何故ならば銃を使うのは"ロジャー=スミス"の流儀ではないからだ。
たしかに私は彼本人ではない……だが一方で確かに彼の写し身でもあるのだ。
であれば最大限、彼の流儀には従うべきだろう。
でなければ我々は誰でもない、それこそ顔のない素体(アーキタイプ)と代わりはしないのだから。

幸い同一スケールであれば割りと上背のある方だ。
多少の暴力沙汰になってもなんとかなるだろう。
息を潜め、身を屈めながら階段を登り、歌の出処へと接近する。
階段を登り切ったところで、壁からわずかに身を乗り出すと、ドアがわずかに開いた一室が見える。
どうやらそこが音の出処のようだ。

(まったく……なんという不用心さだ)

今がどんな状況がわかっているのか……
声の主に呆れ返りながら、隙間から中を覗き込む。









そこには一人の歌姫(ディーヴァ)がいた。







よく通る、透き通った声。
最初は電子音だと思った。
だが、確かにこれは"歌"だ。
感情の込められた、意思の込められた歌。

そして何よりロジャーの視線を奪ったのはその表情だ。
彼女は歌いながら、ただただ楽しそうに、純粋な笑みを浮かべている。
この実験場には最もふさわしくない表情だ――だがフィギュアとしては最もふさわしい表情かもしれない。
人を楽しませる、親しみを沸かせる表情……それが笑顔なのだ。

緊張していた体から力を抜く。
あの表情を見て『何かを企んでいる』と判断するものはいないだろう。
それに、自分自身も少し肩に力が入りすぎていたかもしれない。
交渉に必要なのは緊張とリラックスのバランスだ。
どちらに傾いても最適な結果を作り出すことはできない。
余裕ある行動こそが、最良の結果を生むのだ。

数分後、歌が終わる。
ロジャーはそのタイミングを見計らって拍手を送った。

「えっ? ええっ?」

その顔がこちらを向く。
警戒心とはほど遠い、無邪気な、ちょっと驚いたような表情。
それに釣られるようにロジャーの顔にも笑みが浮かぶ。

「素晴らしい歌声だね、歌姫(ディーヴァ)。
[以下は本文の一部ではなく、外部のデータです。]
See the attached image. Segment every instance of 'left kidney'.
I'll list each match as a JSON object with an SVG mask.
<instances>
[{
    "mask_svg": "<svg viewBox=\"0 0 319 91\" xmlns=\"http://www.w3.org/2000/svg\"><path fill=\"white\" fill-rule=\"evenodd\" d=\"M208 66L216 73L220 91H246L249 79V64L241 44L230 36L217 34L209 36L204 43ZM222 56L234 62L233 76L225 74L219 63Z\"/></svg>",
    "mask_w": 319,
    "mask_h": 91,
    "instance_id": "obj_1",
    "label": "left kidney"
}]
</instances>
良いものを聴かせてもらったよ」
「そ、そう? えへへ……どういたしまして」
「さて、自己紹介をしておこう。私の名はロジャー=スミス。
 この実験場とやらに必要な仕事……交渉(ネゴシエイト)を生業としているものだ」

弾けるような笑顔で緑の歌姫は微笑んだ。

「そっか、じゃあ私も自己紹介をしなくちゃね!
 はじめまして、私、初音ミク! ……よろしくね!」


【深夜/エリアP(喫茶店・2階居住スペース)】

【ロジャー=スミス@figma】
【電力残量:95%】
【装備:無し】
【所持品:クレイドル、トンプソン・コンテンダー@衛宮切嗣、拡張パーツ0~1(確認済)】
【状態:損傷なし】
【思考・行動】
 基本方針:実験の主催者と交渉する
 1:とにかく情報収集

【初音ミク@figma】
【電力残量:95%】
【装備:無し】
【所持品:クレイドル、拡張パーツ1~2(未確認)】
【状態:損傷なし】
【思考・行動】
 基本方針:???
 1:???
※ 外見は通常の初音ミク(figmaナンバリング014)です。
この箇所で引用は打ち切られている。